Compile once with each of the compilation option sets:

  1. -O0
  2. -O1
  3. -O2
  4. -O3
  5. -O3 -xN
  6. -O3 -openmp
  7. -O3 -parallel
  8. -O3 -xN -openmp
  9. -O3 -xN -parallel

The option -xN generates exclusive code for Pentium 4, the option -openmp uses OpenMP pragmas to generate parallel code and option -parallel tries to automatically parallelize the code (without using OpenMP pragmas). Run the generated programs, note the time and comment on the report, indicating what were the influences on the execution in each case.

#include
#include

#define LIMIT 5000000

int cousin (int number)
{
int root, factor;

root = (int) sqrt ((double) number);

for (factor = 2; factor <= root; factor ++)
if (number% factor == 0)
0 return;

1 return;
}


int main ()
{

int quantity = 0, number;

#pragma omp parallel for schedule (static, 8)
for (number = 2; number <LIMIT; number ++) {
int p = prime (number);
#pragma omp critical (quantity)
amount + = p;
}

printf ("Total prime numbers up to% d:% d \ n", LIMIT, quantity);
}

Measuring performance compiling with and without the option -openmp. Make a variation of the code by removing the part schedule (static, 8) and compare the performance of the 3 runs. What schedule (static, 8) does?

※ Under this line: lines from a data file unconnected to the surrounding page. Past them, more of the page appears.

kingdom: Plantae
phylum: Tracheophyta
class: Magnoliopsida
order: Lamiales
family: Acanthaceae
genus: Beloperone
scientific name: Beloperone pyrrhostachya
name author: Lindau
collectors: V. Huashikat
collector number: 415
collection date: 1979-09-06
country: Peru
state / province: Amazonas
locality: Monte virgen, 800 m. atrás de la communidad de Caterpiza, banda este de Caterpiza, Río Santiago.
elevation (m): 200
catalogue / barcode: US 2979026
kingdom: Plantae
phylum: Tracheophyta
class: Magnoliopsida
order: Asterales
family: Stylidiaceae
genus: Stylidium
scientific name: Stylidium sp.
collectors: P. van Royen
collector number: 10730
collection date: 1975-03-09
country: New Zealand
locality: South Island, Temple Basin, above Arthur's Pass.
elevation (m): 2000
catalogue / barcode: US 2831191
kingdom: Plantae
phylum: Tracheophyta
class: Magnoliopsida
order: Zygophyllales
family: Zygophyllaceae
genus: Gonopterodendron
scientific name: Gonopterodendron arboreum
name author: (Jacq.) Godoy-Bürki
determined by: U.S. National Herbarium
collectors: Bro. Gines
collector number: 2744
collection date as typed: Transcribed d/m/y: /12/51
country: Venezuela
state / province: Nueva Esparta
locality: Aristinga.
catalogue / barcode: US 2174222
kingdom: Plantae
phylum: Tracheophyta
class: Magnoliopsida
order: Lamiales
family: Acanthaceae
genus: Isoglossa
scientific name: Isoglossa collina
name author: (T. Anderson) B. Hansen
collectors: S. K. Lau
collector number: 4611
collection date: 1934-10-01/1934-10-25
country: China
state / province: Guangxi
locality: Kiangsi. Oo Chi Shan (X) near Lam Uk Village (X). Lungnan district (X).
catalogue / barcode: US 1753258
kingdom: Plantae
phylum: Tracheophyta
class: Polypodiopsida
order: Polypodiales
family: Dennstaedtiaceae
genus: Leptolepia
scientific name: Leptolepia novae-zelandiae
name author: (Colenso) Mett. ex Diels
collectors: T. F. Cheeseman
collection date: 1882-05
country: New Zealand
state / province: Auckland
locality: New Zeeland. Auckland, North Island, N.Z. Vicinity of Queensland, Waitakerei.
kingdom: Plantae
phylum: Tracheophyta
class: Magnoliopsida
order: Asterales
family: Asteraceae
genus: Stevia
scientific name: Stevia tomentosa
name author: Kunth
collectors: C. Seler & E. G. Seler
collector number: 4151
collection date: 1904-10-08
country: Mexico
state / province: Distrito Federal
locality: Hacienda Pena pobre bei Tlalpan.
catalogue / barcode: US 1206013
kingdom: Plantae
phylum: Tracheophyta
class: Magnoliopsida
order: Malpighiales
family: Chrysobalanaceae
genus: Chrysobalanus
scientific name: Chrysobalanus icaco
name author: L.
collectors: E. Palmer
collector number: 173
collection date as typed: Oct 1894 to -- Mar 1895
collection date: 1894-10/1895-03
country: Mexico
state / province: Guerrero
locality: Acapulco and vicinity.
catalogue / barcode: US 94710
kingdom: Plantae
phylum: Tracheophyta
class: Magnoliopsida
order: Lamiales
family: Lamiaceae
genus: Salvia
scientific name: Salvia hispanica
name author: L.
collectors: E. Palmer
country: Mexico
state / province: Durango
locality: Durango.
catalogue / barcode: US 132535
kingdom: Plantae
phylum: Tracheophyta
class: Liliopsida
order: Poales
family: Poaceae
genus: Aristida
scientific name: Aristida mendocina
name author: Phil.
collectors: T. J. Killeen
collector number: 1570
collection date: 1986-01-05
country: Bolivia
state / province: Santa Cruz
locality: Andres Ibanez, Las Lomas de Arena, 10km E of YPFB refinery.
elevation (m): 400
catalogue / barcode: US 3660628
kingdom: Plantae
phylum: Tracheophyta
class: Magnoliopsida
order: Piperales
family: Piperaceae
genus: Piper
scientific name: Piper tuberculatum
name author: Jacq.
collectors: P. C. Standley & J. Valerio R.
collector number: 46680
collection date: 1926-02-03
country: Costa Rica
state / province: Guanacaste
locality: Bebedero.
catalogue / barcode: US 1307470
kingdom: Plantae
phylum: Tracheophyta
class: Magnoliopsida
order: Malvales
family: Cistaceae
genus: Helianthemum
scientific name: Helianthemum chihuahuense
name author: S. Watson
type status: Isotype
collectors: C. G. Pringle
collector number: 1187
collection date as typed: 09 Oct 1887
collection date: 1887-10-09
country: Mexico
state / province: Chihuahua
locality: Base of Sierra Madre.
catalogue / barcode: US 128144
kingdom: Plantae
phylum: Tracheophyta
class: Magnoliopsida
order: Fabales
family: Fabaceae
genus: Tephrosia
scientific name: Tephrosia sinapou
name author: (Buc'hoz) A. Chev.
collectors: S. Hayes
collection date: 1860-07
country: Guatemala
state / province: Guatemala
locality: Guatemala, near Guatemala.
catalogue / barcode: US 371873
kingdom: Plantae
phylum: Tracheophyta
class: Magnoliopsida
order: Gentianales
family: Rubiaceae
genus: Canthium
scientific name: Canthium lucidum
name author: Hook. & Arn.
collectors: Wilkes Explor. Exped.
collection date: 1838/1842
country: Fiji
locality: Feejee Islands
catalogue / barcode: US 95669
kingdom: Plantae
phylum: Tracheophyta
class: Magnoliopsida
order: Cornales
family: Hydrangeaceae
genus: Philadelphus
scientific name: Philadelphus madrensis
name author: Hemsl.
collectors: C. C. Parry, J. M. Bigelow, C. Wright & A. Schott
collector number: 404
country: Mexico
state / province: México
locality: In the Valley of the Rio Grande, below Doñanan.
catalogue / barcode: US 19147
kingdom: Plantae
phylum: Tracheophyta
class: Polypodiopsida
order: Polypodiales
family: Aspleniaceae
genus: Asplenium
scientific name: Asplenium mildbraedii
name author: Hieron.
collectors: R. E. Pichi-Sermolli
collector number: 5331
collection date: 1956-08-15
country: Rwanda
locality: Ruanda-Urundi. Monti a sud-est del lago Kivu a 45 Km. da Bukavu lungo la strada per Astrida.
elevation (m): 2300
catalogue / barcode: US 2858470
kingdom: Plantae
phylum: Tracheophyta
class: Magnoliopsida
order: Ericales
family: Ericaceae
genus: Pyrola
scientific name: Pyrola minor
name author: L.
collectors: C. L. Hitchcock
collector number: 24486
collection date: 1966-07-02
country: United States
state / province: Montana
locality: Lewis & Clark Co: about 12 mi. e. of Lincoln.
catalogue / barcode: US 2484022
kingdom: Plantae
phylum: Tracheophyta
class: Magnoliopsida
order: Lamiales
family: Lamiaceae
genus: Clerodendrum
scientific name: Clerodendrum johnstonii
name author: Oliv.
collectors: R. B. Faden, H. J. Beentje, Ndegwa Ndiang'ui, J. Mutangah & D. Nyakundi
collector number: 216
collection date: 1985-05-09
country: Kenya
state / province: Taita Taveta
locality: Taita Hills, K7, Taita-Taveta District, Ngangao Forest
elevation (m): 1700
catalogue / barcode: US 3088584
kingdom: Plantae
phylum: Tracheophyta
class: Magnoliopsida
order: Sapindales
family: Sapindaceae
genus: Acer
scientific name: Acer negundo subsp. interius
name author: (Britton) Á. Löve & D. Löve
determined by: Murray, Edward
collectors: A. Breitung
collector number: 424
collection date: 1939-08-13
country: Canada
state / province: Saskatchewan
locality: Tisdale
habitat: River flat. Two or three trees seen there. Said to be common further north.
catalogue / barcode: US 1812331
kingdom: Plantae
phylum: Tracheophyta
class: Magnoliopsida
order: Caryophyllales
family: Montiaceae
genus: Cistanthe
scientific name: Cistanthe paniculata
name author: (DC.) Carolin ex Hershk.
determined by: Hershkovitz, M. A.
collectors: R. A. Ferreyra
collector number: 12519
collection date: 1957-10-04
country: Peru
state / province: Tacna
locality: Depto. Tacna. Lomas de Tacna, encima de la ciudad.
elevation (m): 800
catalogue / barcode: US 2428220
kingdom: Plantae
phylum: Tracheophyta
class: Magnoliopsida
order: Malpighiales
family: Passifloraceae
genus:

Refer to the OpenMP manual.

General tip: If you think the run times are too close, vary the configuration constants to change the run times. Indicate this in your report and justify your choices.

Delivery

Submit a report of at most 2 pages, describing the activity performed and the results obtained. Analyze and comment on the result.